ARM also states that the improved gaming performance of the Mali-G77 is linked to the quad texture mapper, which provides four texels/cycle, that is 2x better throughput than the Mali-G76 and 4x greater than the G72. It’s said to provide improvements across the board of high-fidelity and casual gaming, but it will have an especially large impact on texture heavy games. The compute capability of the G77 has been increased, so the texture capability also needed to be increased to keep the machine balanced, according to ARM. The end goal? Deliver more performance per square millimeter than before.
The Mali-G77 has been optimized to match the new 16-wide execution engines and the quad texture mapper. This optimization includes a re-design of the LSC and attribute pipe with a focus on performance density and energy efficiency.
ARM says that it has a “significant focus” on improving energy efficiency, and promotes that the Mali-G77 can do the same work in 50% of the energy of Mali-G72 from two years ago. According to the company, the Valhall architecture and the Mali-G77 boost energy efficiency across all workloads, leading to an improvement of 1.3x across “a wide range of content,” which means that users will get longer battery life on premium devices.
ARM states that dynamic instruction scheduling is now handled in hardware to enable better performance. The dynamic scheduler is said to decide which instructions to execute from which warps, and the work is then issued to independent parallel ALUs in superscalar style.
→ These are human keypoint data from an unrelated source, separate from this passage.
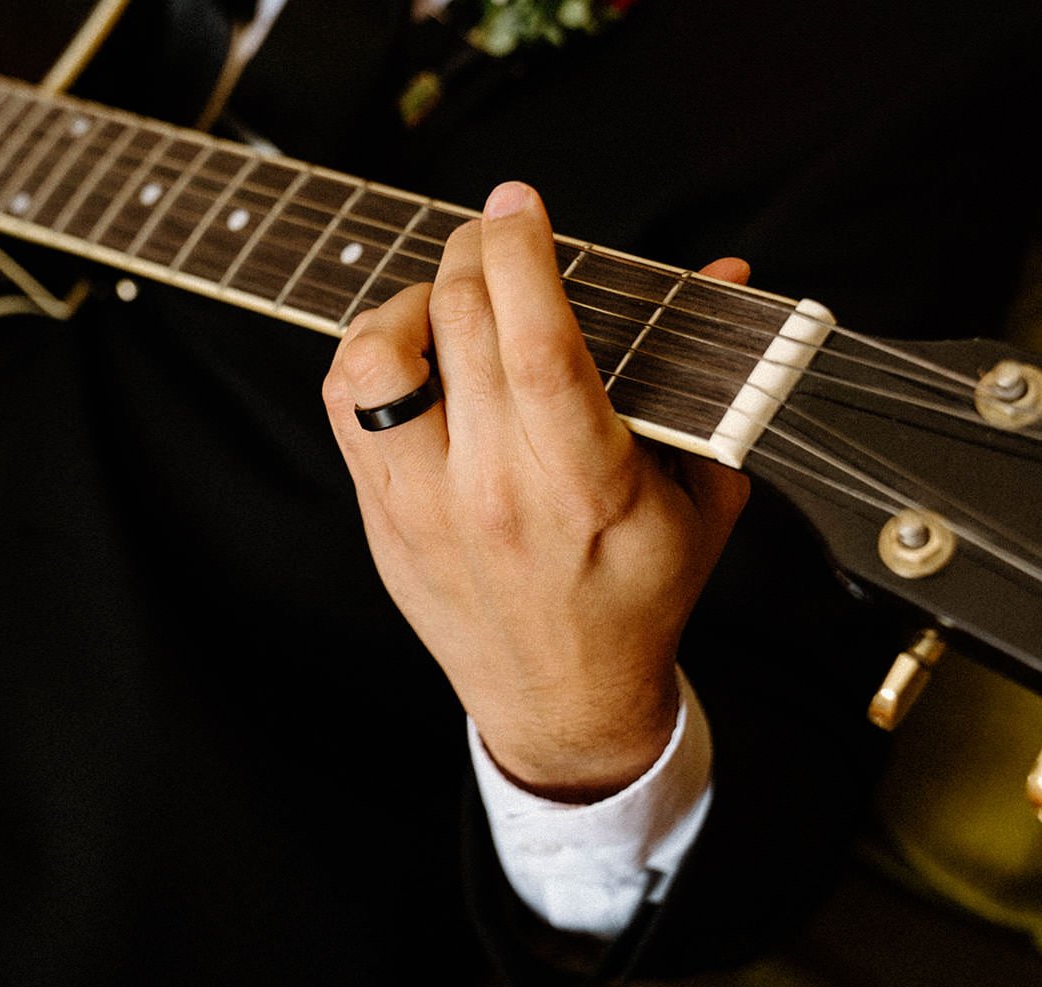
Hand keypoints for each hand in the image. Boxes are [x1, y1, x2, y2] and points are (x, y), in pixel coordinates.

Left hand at [323, 181, 749, 801]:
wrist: (563, 701)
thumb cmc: (639, 598)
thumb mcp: (701, 496)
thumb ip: (708, 383)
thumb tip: (724, 276)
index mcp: (586, 485)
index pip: (540, 345)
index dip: (524, 257)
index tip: (521, 204)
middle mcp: (495, 491)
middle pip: (459, 327)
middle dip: (474, 250)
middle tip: (496, 231)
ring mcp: (424, 507)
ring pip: (376, 362)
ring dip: (409, 302)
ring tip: (447, 300)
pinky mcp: (381, 519)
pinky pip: (344, 408)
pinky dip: (368, 355)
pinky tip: (411, 351)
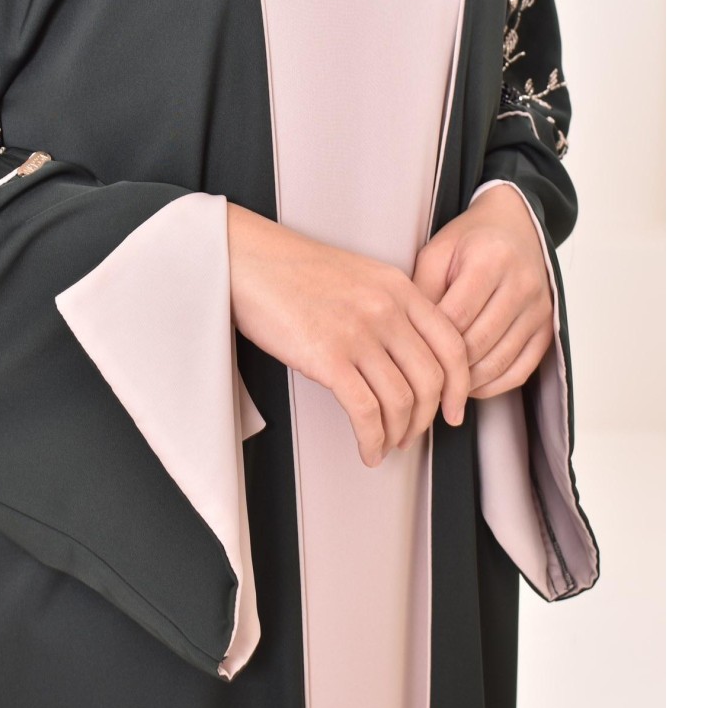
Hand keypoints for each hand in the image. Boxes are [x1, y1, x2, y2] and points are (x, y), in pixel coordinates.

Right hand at [226, 203, 470, 468]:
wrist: (247, 260)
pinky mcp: (328, 356)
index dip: (460, 387)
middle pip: (431, 380)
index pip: (452, 345)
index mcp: (399, 288)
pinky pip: (365, 411)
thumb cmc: (292, 270)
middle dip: (426, 418)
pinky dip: (372, 439)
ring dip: (398, 434)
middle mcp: (386, 309)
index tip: (454, 409)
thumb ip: (390, 307)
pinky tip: (368, 448)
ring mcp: (358, 333)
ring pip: (401, 401)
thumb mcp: (358, 276)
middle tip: (412, 434)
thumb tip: (405, 357)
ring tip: (386, 444)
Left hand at [411, 183, 554, 399]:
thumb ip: (422, 292)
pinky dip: (493, 385)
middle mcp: (522, 284)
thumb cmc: (470, 241)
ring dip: (467, 381)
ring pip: (499, 362)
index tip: (408, 354)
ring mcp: (539, 309)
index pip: (456, 316)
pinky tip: (469, 385)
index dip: (429, 341)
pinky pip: (521, 370)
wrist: (515, 226)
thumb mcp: (436, 253)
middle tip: (420, 377)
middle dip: (446, 365)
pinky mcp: (547, 327)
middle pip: (478, 343)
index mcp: (491, 260)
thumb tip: (411, 339)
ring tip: (441, 384)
Lastly, ARM notes that the Valhall architecture continues the evolution of the ARM Frame Buffer Compression through AFBC 1.3. It brings some new features that can be read in ARM’s blog post.
ARM has some big promises for the Mali-G77, proclaiming that it will bring significant performance improvements in complex AR and ML, and provide “uncompromising graphics performance and increased efficiency.” If the claims play out, we may finally see an ARM Mali GPU going head to head with, or even bettering the Adreno GPU of a given generation, and the mobile GPU market just become quite a bit more competitive.